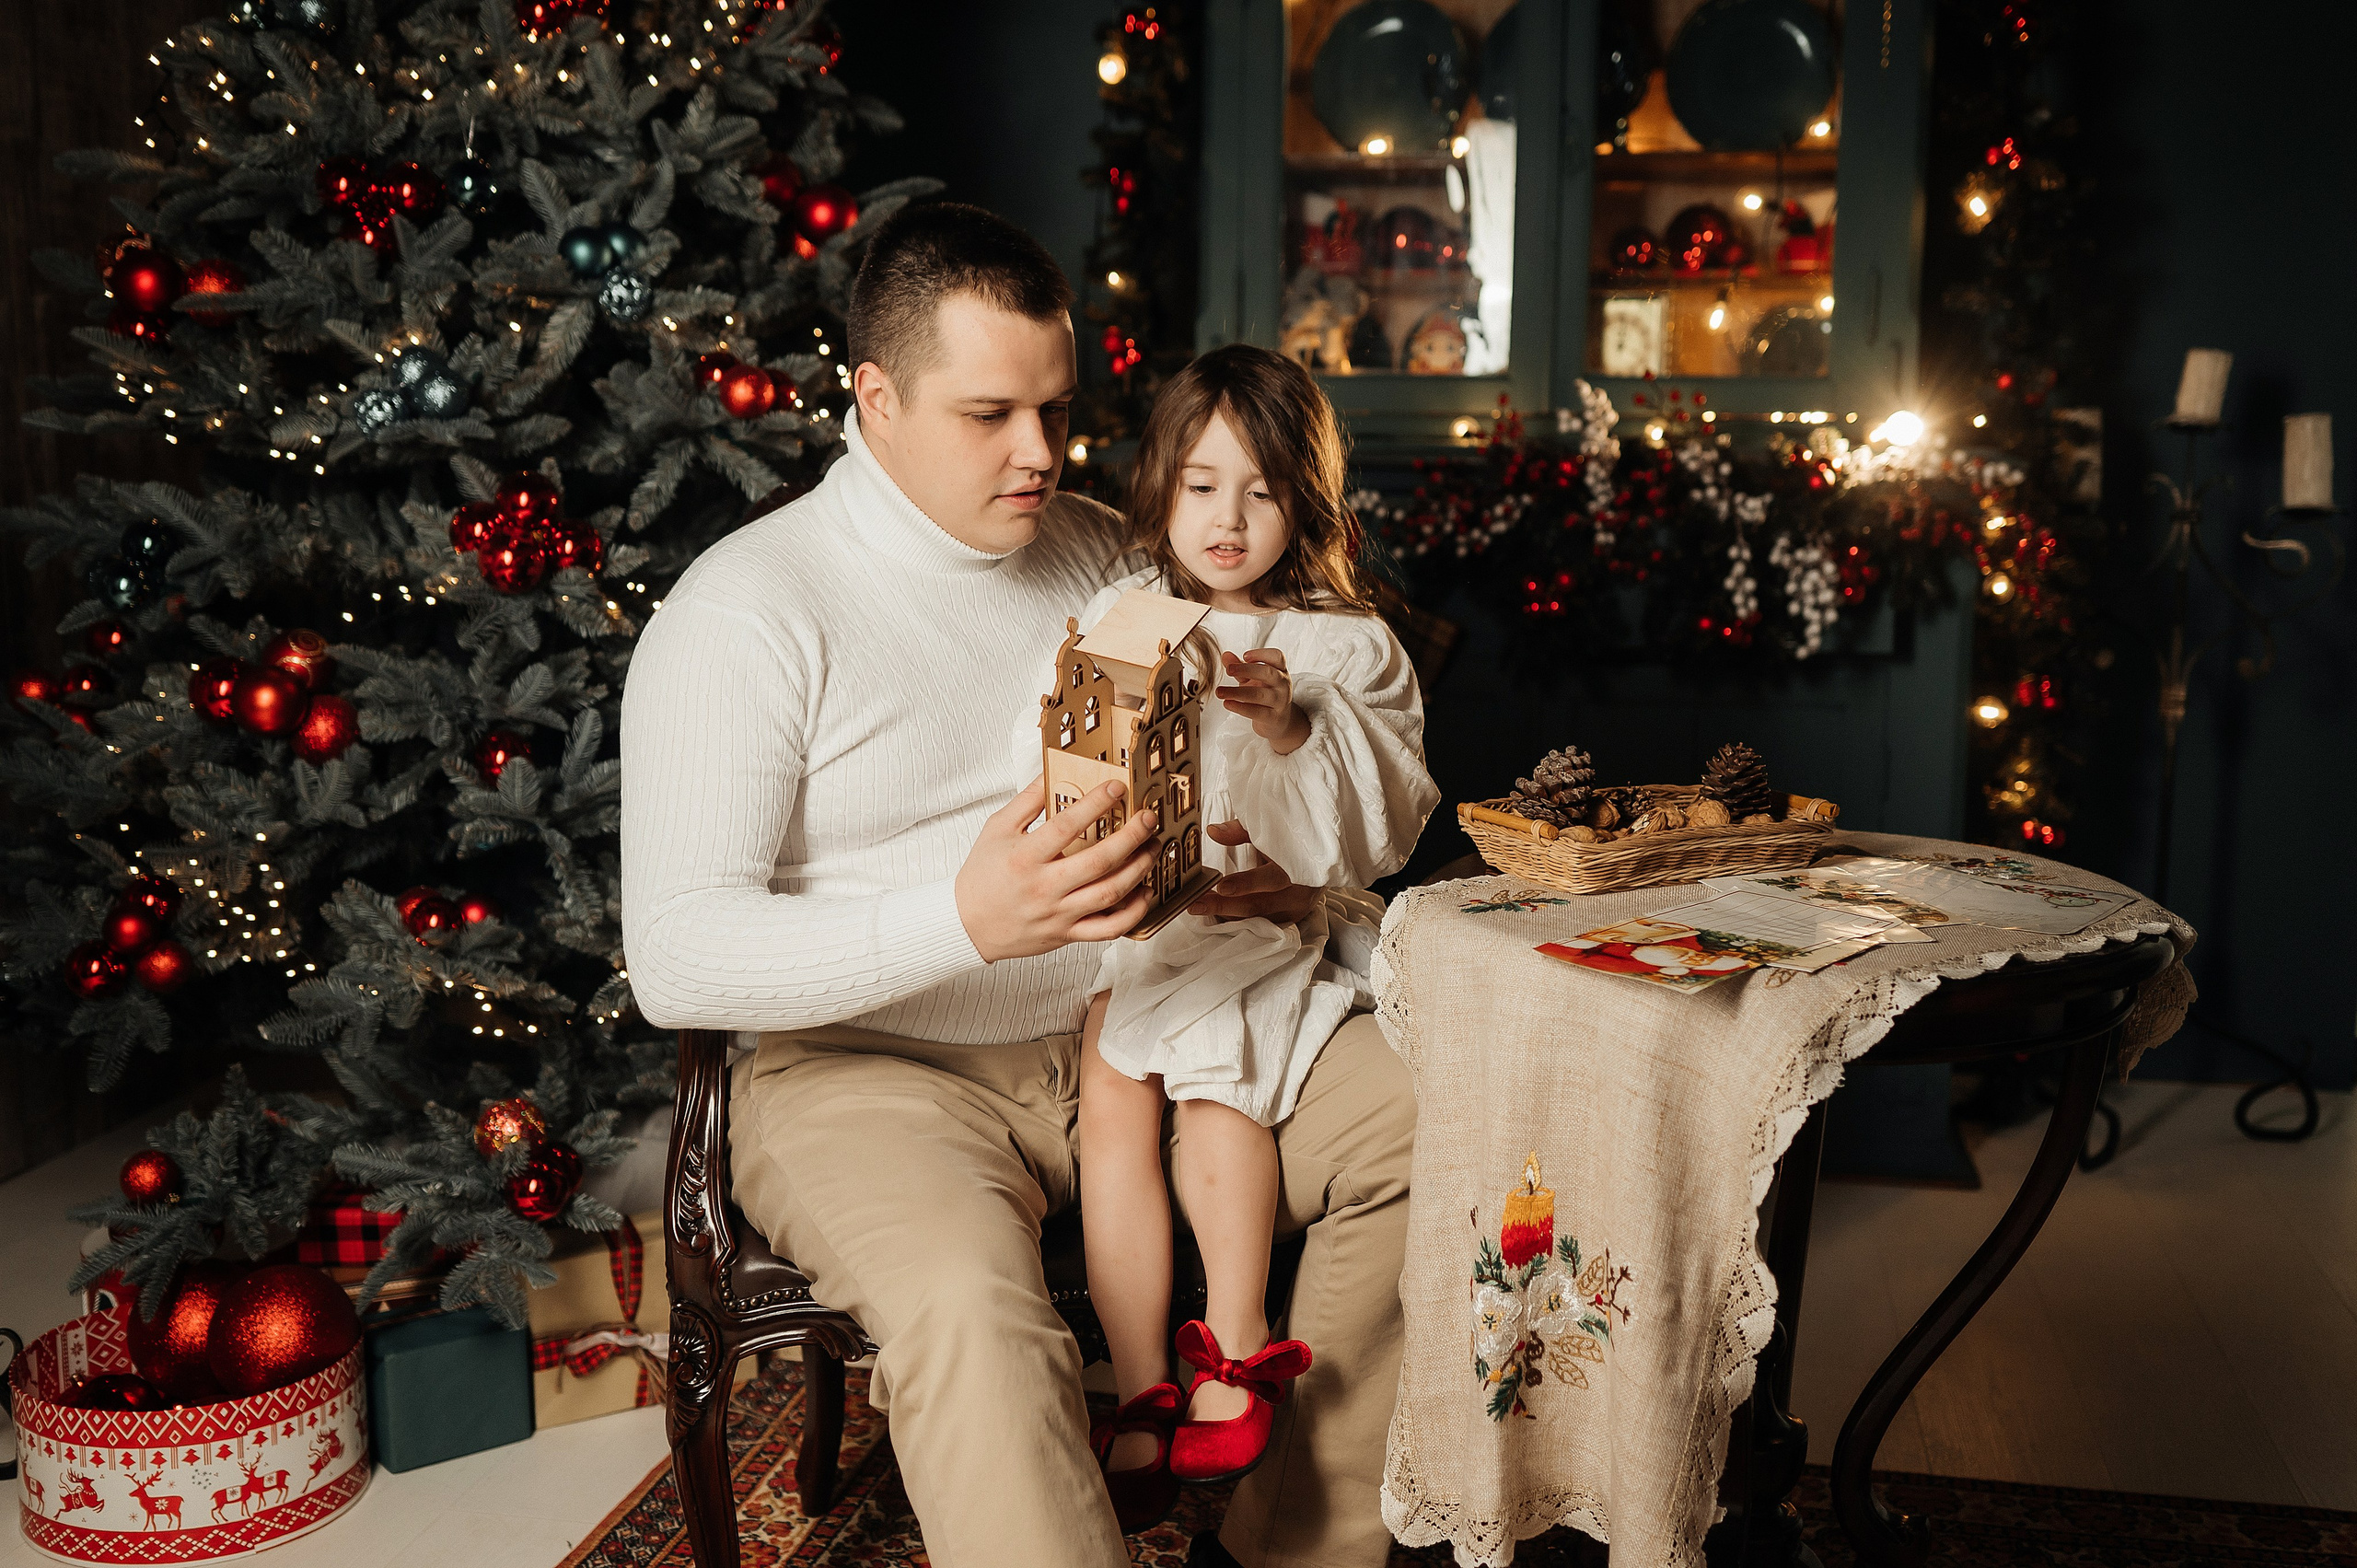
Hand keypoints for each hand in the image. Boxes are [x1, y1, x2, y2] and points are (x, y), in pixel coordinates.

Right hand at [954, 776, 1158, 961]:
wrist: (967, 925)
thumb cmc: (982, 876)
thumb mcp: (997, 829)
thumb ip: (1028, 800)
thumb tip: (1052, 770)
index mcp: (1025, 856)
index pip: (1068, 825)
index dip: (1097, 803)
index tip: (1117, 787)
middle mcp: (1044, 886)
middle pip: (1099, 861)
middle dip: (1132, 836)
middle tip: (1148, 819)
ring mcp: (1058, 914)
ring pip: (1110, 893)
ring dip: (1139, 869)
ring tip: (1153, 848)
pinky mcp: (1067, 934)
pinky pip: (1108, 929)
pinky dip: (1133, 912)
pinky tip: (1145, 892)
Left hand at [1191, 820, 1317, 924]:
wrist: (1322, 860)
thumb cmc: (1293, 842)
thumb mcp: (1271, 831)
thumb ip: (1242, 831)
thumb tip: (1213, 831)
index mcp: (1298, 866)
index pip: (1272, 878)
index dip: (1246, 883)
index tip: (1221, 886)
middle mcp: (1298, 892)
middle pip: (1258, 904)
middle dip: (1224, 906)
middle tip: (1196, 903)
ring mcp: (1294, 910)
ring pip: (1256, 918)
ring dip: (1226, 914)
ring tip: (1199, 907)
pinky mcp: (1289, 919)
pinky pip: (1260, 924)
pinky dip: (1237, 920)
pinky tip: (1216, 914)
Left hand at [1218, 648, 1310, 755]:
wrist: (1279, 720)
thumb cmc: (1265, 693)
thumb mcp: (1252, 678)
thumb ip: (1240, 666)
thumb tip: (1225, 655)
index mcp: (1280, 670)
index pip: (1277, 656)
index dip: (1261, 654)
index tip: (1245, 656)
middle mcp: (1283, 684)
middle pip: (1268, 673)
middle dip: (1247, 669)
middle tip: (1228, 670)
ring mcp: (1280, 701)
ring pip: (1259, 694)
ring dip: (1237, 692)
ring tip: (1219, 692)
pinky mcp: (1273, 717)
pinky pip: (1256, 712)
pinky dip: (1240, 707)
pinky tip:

━━━━━━

◆ ASSIGNMENT ◆
Go through the records above and write out every line exactly, passing over the pictures.

◆ TASK SOLUTION ◆
Hand keypoints for each hand in the image. Boxes are [x1, y1, x2, y2] and points are (x, y), in pixel coordinates.

Right hand at [954, 776, 1158, 961]:
wrist: (967, 925)
thumb cmc: (982, 876)
thumb mcp: (997, 829)
thumb ip: (1028, 800)
thumb tip: (1052, 770)
index mcp: (1025, 856)
index pip: (1068, 825)
index dip: (1097, 803)
index tip: (1117, 787)
middle mcp: (1044, 886)
middle pip: (1099, 861)
middle dip: (1132, 836)
middle tip: (1148, 819)
ring mcp: (1058, 914)
ring pip: (1110, 893)
ring dip: (1139, 869)
ring tip: (1153, 848)
pinky mcp: (1067, 934)
pinky pip: (1108, 929)
pinky dip: (1133, 912)
pinky tip: (1145, 892)
Left hand at [1191, 820, 1317, 924]:
wrist: (1322, 860)
thumb cmc: (1293, 842)
thumb mcp: (1271, 831)
thumb ip: (1242, 831)
thumb tip: (1213, 831)
index mcp: (1298, 866)
index pip: (1272, 878)
index dip: (1246, 883)
index tip: (1221, 886)
middle mcp: (1298, 892)
middle pip: (1258, 904)
middle dip: (1224, 906)
middle tip: (1196, 903)
ring mcp: (1294, 910)
ring pip: (1256, 918)
ring dip: (1226, 914)
ring tip: (1199, 907)
pinky mcp: (1289, 919)
pinky pip: (1260, 924)
pinky dip: (1237, 920)
pinky tip: (1216, 914)
Left hand at [1218, 648, 1310, 755]:
wrist: (1279, 720)
thumb cmc: (1265, 693)
thumb mcp: (1252, 678)
thumb ip: (1240, 666)
thumb tip: (1225, 655)
index mcp: (1280, 670)
index pip: (1277, 656)
index dip: (1261, 654)
index tip: (1245, 656)
middle mcp: (1283, 684)
middle pip: (1268, 673)
middle dip: (1247, 669)
middle tip: (1228, 670)
ring mcp: (1280, 701)
ring pip: (1259, 694)
ring dip: (1237, 692)
ring tip: (1219, 692)
pinky mcp: (1273, 717)
pinky pip: (1256, 712)
pinky dip: (1240, 707)
pinky tip:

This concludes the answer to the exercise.